TBH I have no idea which of you is most correct here. But anyways, there are two ways for this conversation to go:
1. You are correct, good enough anonymization is possible: Stanford researchers should not be silenced; it is problematic that they have access to data other people cannot access, but the correct solution is to negate the originally problematic distinction between those researchers and the general public by making data public. Then there is no reason for the researchers to agree to these contract clauses, because they will have access to the data.
2. dragonwriter is correct, good enough anonymization is not possible: We can go back up to the top-level concern and observe that "just release all the data with anonymization" isn't a feasible solution to this problem. Or maybe there isn't actually a problem here at all. IDK. But in any case, "obviate the problem in the top-level post by releasing anonymized data" isn't a workable solution.
Again, not following closely enough to have an opinion, but that's where we are now.
I think a good compromise position is that we should have a law stating that K12 data should be available to certain education researchers -- subject to IRB approval and so on -- without any other strings attached. Including "don't sue me" clauses in releases of public data sets does feel like an inappropriate abuse of student privacy concerns.
The researchers don't have a trusted relationship with schools. They have a contractual relationship with the state government. The fundamental issues underlying the lawsuit are First Amendment freedom of expression and contract law; expert witness fees and researchers' motives are irrelevant.
Whether student data de-identification is good enough or not is a total red herring. No one has accused the researchers in this case of violating privacy rules. The comments here about such privacy issues are largely hypothetical and tangential.
If you think that California needs a new law expanding research access to educational data then feel free to suggest that to your state legislators, or sponsor a ballot initiative.

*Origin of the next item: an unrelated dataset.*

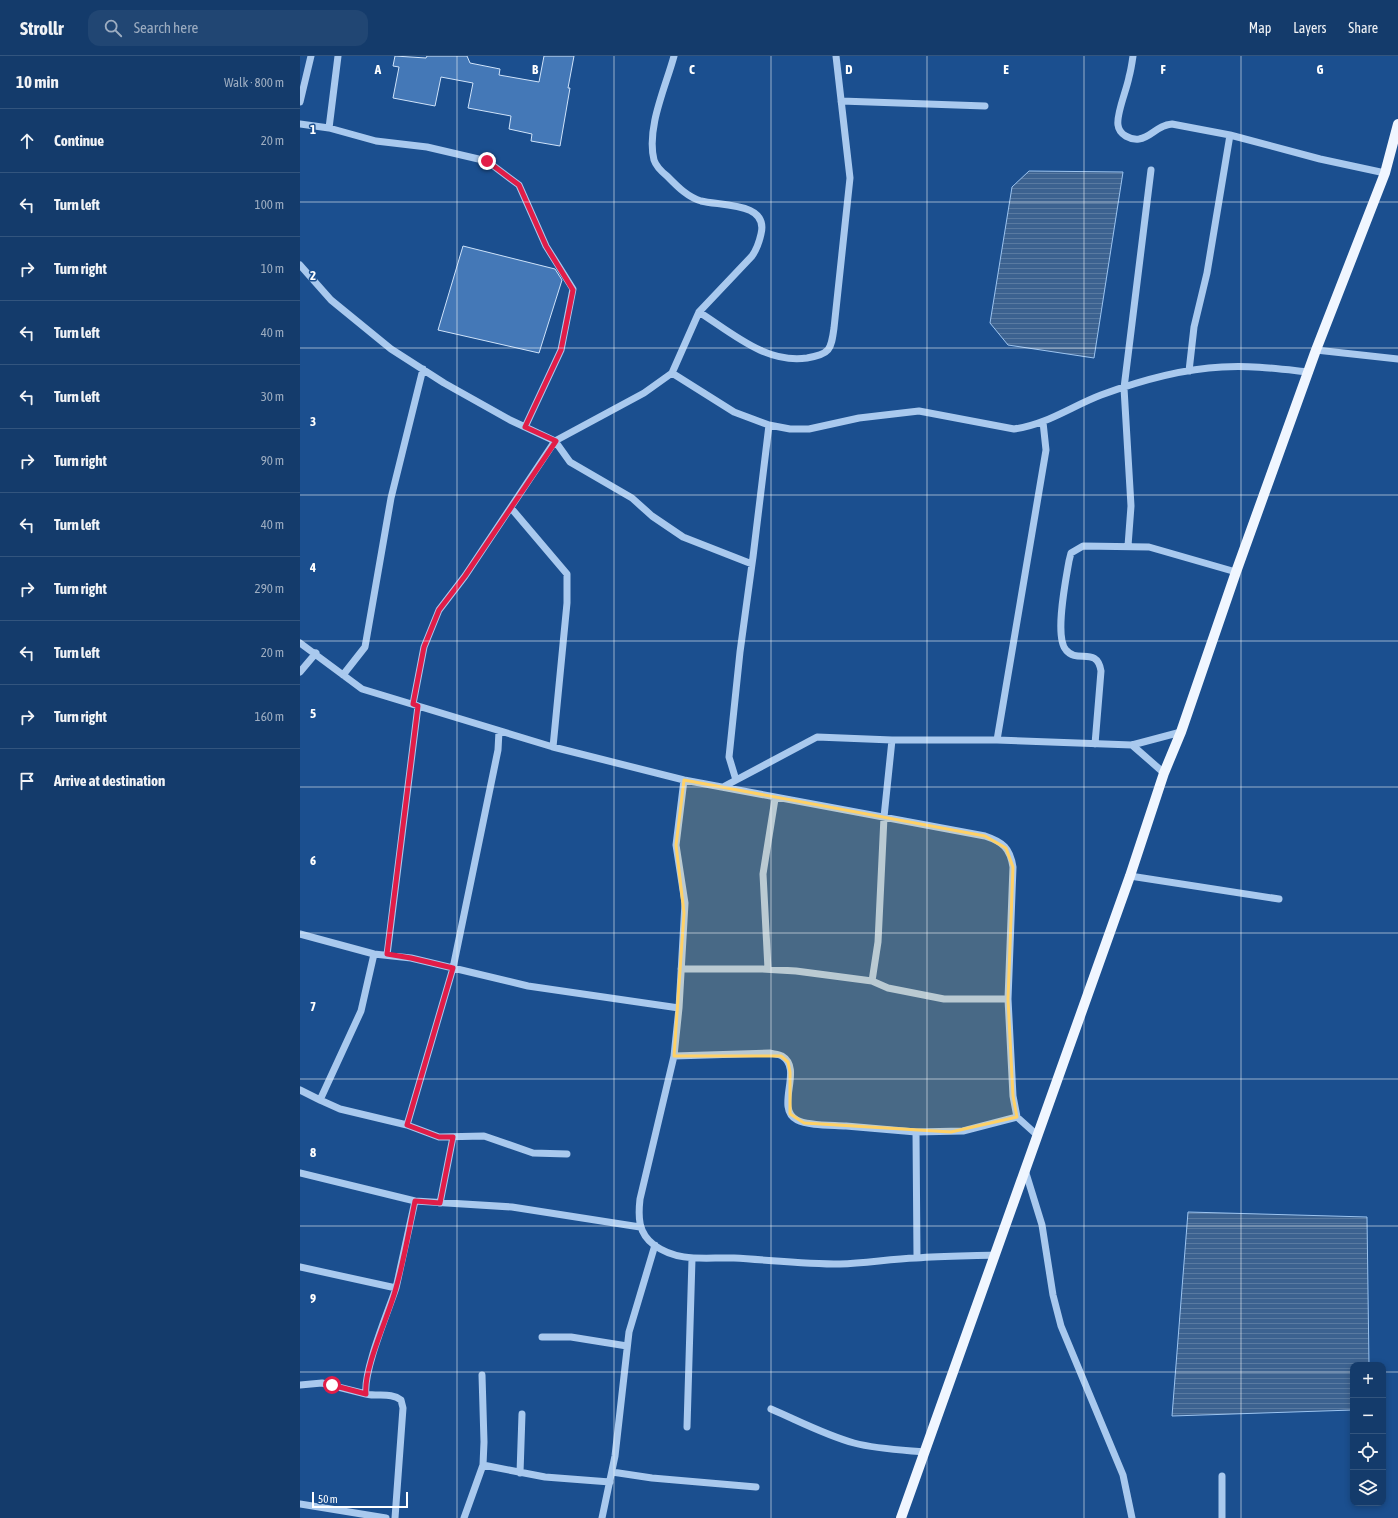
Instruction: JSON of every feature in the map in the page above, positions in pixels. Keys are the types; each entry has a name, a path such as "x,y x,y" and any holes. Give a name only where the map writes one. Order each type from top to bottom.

It's not a red herring. It's a side conversation about a different but related topic.
Someone proposed just releasing all the data.
Someone else replied with why that wouldn't work.
Ie, a conversation happened and the topic of discussion shifted.
FWIW I agree with you on the object level question. No idea why you're being so abrasive, especially when you're the one who initiated/continued the conversational thread about deanonymization and even prefaced with "We're getting a little off topic here".
Presumably at that point you understood that the topic of conversation had shifted, and people's agreement/disagreement didn't necessarily have anything to do with the original topic... since you literally said so and no one disagreed... so your reaction here is pretty odd and off-putting.
> What does any of that have to do with the legal issue of whether a state should be able to prohibit participation in certain lawsuits as a condition of gaining access to research data?
As you yourself noted upthread, you had already taken this subthread afield from that topic.
https://www.hhs.gov/hipaa/for-professionals/privacy/special-...
But all of this is orthogonal to the core issue of whether a state government should be allowed to prevent researchers from participating in lawsuits. There is no student privacy issue involved there. Witnesses in a civil suit still aren't allowed to violate student privacy laws regardless of the data they have access to, so it makes no sense to conflate those issues.